When Wayne Brady hosts the American Music Awards on Nov. 20, his dream is to open the show with Beyoncé, who goes into the evening with six nominations. “I would want to do a cover of her cover of Etta James’ ‘I’d Rather Go Blind,’” Brady tells me just days before the event.

His pitch? “Hey, Beyoncé, it’s Wayne. I met you many years ago when you were on my talk show, and I know your mama — she had a great jeans line. I love your rendition of ‘I’d Rather Go Blind,’ and I’m about ready to go onstage in about 10 minutes,” Brady says. “I think you, myself and [bandleader] Adam Blackstone, we should work up a version of the song. You take the first verse, of course, and then I’ll come in on the hook. We will sing a great two-part harmony… but then we’ll freak it. I’ll start to beatbox.”
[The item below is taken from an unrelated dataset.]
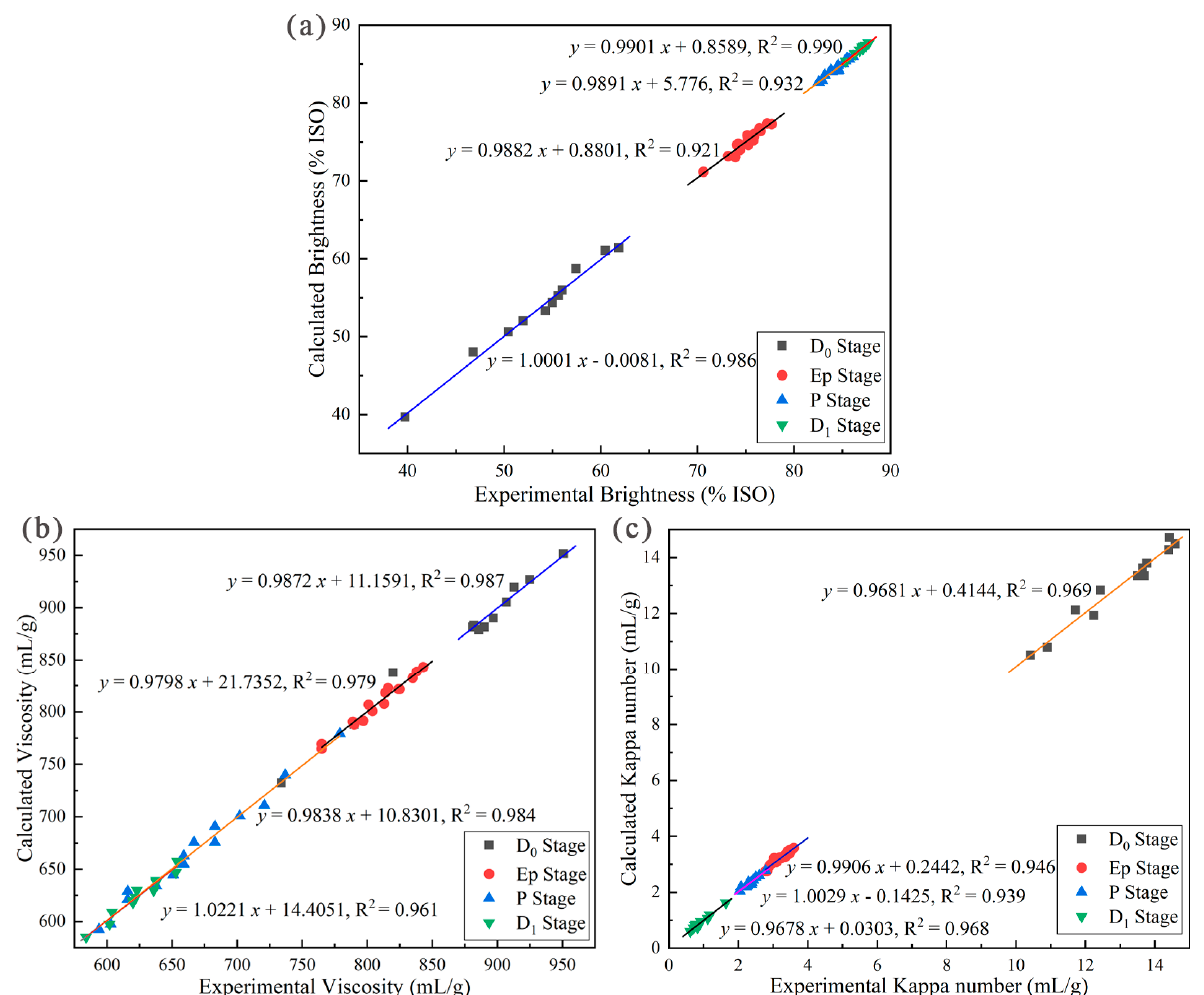
Figure 3. The relationship between the calculated and experimental value of brightness ( a ), viscosity ( b ) and Kappa number ( c ).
Brady says he’s a fan of Taylor Swift, another six-time AMA nominee, but not a Swiftie. “To be a Swiftie would mean that I would die-hard rock with her, but I don’t have time to listen to everything,” he says. “I’ve heard the bulk of her music that’s been on the radio, and I have to say Taylor Swift will go down on the books as one of the greats.”

SIGHTINGS: Author and illustrator Charlie Mackesy drawing some of his characters on a wall at J.J. Abrams’ Bad Robot in Santa Monica during a reception following a screening of his and Peter Baynton’s new animated short, “The Boy, the Mole, the Fox and the Horse.” The evening’s guests included Abrams, James Corden, Max Minghella, Alek Keshishian, Bonnie Arnold and Tim Miller. The film launches on Apple TV+ on Dec. 25.
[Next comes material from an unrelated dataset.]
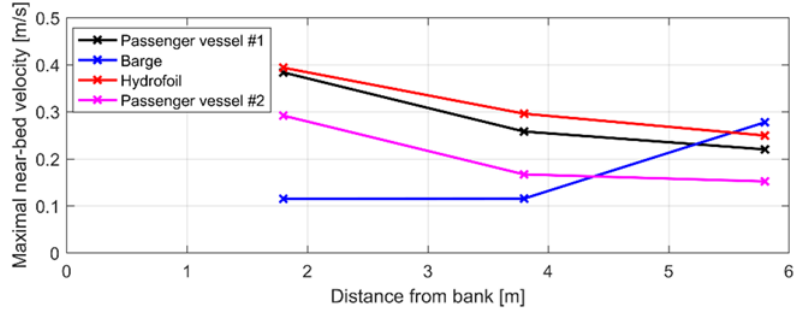
Figure 8. Maximal near bed velocities measured for different ships in different distances from the bank.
I moderated a Q&A on Tuesday night for “Spoiler Alert,” director Michael Showalter‘s adaptation of “Spoiler Alert,” entertainment journalist Michael Ausiello‘s memoir about his late husband Kit Cowan‘s battle with cancer. Jim Parsons stars as Ausiello with Ben Aldridge (“Fleabag”) as Cowan. I chatted with Ausiello and Aldridge before a packed house at the Linwood Dunn Theater in Hollywood. I’ve known Ausiello for many years (OK, decades!) and what a beautiful experience it is to see his gorgeous memoir on the big screen. Aldridge is not only matinee-idol gorgeous, but get ready for his star to rise when audiences see his stunning and heartbreaking work in the film. “Spoiler Alert” will be released Dec. 2.